Virgil Hawkins se penche depuis de nombreuses années maintenant sur la couverture des conflits oubliés (stealth conflicts). Cet ancien humanitaire, chercheur à l’université d’Osaka, se demande pourquoi les médias s’intéressent plus à certaines guerres qu’à d’autres. Il remarque que, l’effet d’influence des médias étant ce qu’il est, les crises moins suivies sont de fait moins l’objet de l’intérêt des pouvoirs politiques internationaux.
Dans un article de 2011, il s’est ainsi penché sur la couverture média américaine des guerres au cours de l’année 2009. A travers un échantillon de la production des principales chaines de télévision, du New York Times et des réponses à une recherche simple sur Google, il a pu classifier la hiérarchisation médiatique. Sans surprise, les conflits concernant plus directement les Etats-Unis sont largement représentés : Afghanistan, Irak, Israël/Palestine et Pakistan. Dans le New York Times, l’Afghanistan est traité 1.3 fois plus que l’Irak et deux fois plus que le Pakistan… et près de vingt fois plus que la République Démocratique du Congo. A la télévision, on parle trois fois plus d’Afghanistan que d’Irak, quatre fois plus que du Pakistan, pour un rapport totalement démesuré vis-à-vis de la RDC.
Ce qui interpelle Hawkins, c’est que cette hiérarchie n’a rien à voir avec le nombre de victimes lors de ces conflits.
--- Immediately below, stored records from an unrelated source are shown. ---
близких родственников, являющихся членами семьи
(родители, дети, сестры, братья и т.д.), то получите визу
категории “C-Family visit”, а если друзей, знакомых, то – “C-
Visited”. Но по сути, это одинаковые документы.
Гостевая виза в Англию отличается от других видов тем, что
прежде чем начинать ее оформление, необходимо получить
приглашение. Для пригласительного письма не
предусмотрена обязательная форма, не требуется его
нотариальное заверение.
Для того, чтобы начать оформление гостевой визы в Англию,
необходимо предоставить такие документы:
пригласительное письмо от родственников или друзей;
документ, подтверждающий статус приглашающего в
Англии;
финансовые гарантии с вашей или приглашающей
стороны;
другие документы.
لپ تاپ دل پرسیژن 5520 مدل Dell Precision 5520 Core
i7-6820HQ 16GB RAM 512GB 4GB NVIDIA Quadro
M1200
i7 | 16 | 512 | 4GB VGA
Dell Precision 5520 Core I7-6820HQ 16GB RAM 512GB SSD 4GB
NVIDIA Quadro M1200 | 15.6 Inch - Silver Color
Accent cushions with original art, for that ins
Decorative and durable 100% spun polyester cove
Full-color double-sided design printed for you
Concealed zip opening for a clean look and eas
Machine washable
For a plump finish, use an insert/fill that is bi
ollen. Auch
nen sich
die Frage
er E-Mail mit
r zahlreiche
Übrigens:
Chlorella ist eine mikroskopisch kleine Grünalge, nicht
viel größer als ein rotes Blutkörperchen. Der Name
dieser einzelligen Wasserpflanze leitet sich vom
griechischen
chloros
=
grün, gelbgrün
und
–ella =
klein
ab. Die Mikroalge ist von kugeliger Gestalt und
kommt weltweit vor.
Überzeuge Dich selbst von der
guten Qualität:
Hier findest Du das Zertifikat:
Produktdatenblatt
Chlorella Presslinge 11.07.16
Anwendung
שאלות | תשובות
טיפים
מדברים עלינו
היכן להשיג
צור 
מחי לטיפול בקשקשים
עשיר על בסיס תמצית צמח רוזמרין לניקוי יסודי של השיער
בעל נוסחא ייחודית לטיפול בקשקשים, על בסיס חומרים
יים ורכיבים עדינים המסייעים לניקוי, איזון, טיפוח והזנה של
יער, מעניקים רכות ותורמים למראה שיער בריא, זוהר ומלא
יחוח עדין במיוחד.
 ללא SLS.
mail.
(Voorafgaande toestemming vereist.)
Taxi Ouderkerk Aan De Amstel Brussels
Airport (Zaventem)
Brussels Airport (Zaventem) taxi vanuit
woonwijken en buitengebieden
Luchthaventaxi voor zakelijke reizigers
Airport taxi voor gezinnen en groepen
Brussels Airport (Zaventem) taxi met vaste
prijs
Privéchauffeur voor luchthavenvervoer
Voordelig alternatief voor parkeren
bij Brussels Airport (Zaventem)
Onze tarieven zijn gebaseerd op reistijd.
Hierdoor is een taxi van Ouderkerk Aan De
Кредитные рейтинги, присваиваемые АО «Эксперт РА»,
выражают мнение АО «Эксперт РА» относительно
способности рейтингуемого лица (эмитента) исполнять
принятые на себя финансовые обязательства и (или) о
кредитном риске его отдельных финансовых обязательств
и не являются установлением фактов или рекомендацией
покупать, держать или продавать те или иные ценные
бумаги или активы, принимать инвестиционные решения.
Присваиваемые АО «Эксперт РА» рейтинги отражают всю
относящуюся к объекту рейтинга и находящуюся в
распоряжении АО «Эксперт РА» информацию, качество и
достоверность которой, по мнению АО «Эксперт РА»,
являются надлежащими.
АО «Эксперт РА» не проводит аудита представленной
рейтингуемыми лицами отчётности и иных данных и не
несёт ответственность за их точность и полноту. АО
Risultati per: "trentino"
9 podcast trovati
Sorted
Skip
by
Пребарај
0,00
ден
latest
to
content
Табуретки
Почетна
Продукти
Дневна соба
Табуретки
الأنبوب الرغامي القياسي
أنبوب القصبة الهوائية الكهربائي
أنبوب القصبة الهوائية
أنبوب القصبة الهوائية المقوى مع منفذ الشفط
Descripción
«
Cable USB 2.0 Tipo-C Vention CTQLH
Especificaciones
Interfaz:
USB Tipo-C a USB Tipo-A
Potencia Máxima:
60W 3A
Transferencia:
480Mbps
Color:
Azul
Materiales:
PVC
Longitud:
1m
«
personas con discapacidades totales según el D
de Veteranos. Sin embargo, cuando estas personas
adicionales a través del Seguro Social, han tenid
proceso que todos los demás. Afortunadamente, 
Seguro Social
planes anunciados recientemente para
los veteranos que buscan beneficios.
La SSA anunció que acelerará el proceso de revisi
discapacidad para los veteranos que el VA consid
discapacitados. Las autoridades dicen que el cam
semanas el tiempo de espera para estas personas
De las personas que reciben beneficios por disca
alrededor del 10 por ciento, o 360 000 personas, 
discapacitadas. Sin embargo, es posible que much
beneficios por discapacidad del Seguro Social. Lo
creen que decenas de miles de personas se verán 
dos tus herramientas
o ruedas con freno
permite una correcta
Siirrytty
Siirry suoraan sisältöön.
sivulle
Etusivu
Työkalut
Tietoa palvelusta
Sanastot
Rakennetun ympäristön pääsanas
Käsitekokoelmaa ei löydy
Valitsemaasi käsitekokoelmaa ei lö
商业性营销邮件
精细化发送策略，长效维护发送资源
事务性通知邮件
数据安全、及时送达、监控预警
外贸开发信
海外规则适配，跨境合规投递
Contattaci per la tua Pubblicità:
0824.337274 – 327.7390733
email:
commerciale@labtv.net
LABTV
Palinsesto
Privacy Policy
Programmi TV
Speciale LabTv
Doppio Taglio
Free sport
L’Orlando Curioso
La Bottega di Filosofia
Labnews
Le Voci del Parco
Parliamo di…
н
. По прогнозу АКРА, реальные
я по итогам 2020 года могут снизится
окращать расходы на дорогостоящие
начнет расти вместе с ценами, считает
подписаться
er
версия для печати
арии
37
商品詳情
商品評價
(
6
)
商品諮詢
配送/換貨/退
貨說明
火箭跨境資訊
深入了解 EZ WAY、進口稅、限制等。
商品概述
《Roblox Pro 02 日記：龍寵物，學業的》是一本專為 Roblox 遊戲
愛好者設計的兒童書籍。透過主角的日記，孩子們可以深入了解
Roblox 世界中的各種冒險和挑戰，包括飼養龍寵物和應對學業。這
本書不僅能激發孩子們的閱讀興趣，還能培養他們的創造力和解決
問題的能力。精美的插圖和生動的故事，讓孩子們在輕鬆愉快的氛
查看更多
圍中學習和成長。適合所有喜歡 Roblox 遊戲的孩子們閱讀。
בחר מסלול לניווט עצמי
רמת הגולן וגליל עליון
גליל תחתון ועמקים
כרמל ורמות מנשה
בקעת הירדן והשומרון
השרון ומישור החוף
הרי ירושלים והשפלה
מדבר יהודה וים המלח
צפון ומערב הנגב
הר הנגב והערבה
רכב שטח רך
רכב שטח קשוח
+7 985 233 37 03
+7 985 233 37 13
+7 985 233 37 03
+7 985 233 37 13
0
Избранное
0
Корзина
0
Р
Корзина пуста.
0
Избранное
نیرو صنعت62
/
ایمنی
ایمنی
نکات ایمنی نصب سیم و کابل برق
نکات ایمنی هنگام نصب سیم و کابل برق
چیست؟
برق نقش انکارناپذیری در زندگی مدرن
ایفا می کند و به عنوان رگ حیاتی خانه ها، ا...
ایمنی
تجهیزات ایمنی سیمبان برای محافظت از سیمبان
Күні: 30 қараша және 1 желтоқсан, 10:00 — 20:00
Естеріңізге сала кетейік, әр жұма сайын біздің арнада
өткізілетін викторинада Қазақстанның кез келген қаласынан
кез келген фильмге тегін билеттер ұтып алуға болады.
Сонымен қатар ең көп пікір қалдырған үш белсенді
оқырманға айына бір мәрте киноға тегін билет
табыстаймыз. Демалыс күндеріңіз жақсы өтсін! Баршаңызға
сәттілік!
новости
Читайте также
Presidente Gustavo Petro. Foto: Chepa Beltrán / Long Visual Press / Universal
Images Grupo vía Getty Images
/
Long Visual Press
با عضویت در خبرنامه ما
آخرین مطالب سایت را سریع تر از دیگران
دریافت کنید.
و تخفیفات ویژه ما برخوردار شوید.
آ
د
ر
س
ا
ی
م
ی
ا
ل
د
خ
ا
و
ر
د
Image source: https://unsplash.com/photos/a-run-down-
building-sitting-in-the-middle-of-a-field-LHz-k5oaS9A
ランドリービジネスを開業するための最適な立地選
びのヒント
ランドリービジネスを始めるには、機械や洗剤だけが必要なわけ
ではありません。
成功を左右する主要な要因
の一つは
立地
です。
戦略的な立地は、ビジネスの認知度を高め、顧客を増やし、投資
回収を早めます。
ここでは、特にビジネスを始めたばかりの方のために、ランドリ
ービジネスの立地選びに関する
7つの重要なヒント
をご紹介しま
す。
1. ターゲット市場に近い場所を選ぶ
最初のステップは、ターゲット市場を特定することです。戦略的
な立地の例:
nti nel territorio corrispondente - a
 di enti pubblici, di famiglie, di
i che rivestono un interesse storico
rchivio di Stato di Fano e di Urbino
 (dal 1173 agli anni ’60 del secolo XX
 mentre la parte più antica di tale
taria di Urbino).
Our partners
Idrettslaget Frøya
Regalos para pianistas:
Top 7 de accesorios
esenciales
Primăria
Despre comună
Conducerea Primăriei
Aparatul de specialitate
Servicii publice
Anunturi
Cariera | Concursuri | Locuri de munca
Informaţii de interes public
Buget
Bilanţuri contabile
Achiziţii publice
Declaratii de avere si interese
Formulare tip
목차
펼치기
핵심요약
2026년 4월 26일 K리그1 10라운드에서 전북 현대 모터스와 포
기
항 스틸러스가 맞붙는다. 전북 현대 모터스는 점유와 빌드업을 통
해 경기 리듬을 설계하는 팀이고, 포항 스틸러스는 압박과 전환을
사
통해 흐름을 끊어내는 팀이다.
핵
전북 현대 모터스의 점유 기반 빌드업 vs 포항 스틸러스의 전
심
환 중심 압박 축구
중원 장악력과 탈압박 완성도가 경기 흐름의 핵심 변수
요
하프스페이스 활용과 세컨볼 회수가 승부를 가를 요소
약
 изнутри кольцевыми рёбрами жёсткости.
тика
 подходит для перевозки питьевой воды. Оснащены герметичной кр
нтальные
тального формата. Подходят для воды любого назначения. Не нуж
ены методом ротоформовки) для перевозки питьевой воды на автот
Ainsi, la guerre en République Démocratique du Congo, qui est l’une des plus meurtrière, est abordée de manière extrêmement marginale. Les conflits en Colombie, au Sri Lanka, au Yémen ou en Somalie sont presque absents des préoccupations médiatiques, malgré des pertes humaines colossales. Modeste exception: le Darfour a tiré son épingle du jeu entre 2004 et 2006, notamment du fait du lobbying de plusieurs personnalités américaines.
Hawkins résume ainsi l’intérêt médiatique et sa hiérarchisation des crises: « Les facteurs qui déterminent le niveau de couverture des conflits sont complexes. L’implication (ou l’intérêt) des élites nationales et du peuple (intérêt national et politique), l’accessibilité et la proximité du conflit vis-à-vis des bureaux de grands médias, l’identification (proximité religieuse, culturelle, ethnologique, de l’audience vis-à-vis des populations victimes), le capital sympathie (perception d’un groupe de victimes innocentes), la simplicité du problème, la continuité (les conflits sont-ils déjà connus) et le sensationnalisme sont quelques uns des facteurs qui jouent un rôle sur le fait qu’un conflit attire ou pas l’attention médiatique. »
On note que pour Hawkins, la question de l’importance historique et globale de la crise, ou encore le nombre de victimes, sont clairement des facteurs qui entrent en jeu de manière marginale dans le choix de la couverture.
Exception médiatique, Internet réduit les écarts entre les crises les plus traitées et les moins traitées. Pour l’auteur de cette étude, il s’agit plus probablement du fait de la mixité entre les langues et les sources sur la toile. Cela n’empêche à priori pas l’idée que les médias abordent ces questions d’une manière équivalente relativement à leurs intérêts et facteurs respectifs. Sur Google, c’est ainsi le conflit israélo-palestinien qui est le plus traité.
Partage du gâteau
Pour l’année 2009, l’Afghanistan est le conflit le plus traité par les médias américains. Il faut y voir là l’une des conséquences des manœuvres politiques et stratégiques entamées avec le premier mandat de Barack Obama. Ce théâtre redevient la principale priorité pour Washington alors que l’Irak est progressivement évacué. La menée, de front, d’opérations d’envergure sur ces deux théâtres ; couplée à d’importantes manoeuvres diplomatiques au Pakistan et au Moyen-Orient, justifient-elles un traitement conséquent de chaque conflit indépendamment des autres?
Pas certain répondait le New York Times en 1999. Le journal américain notait alors, dans les premiers mois de l’année, que la crise au Kosovo avait tout simplement volé la vedette aux principaux conflits africains. Hawkins évoque ainsi un « gâteau de la couverture qui ne devient pas forcement plus large, l’émergence de nouveaux conflits signifiant inévitablement des « parts » plus petites pour les conflits oubliés« . De la même manière, on note souvent que l’explosion de crises tend à faire oublier celles en cours (les dernières opérations à Gaza ont occulté l’Ukraine ; la Georgie en 2008 ; la Libye en 2011…).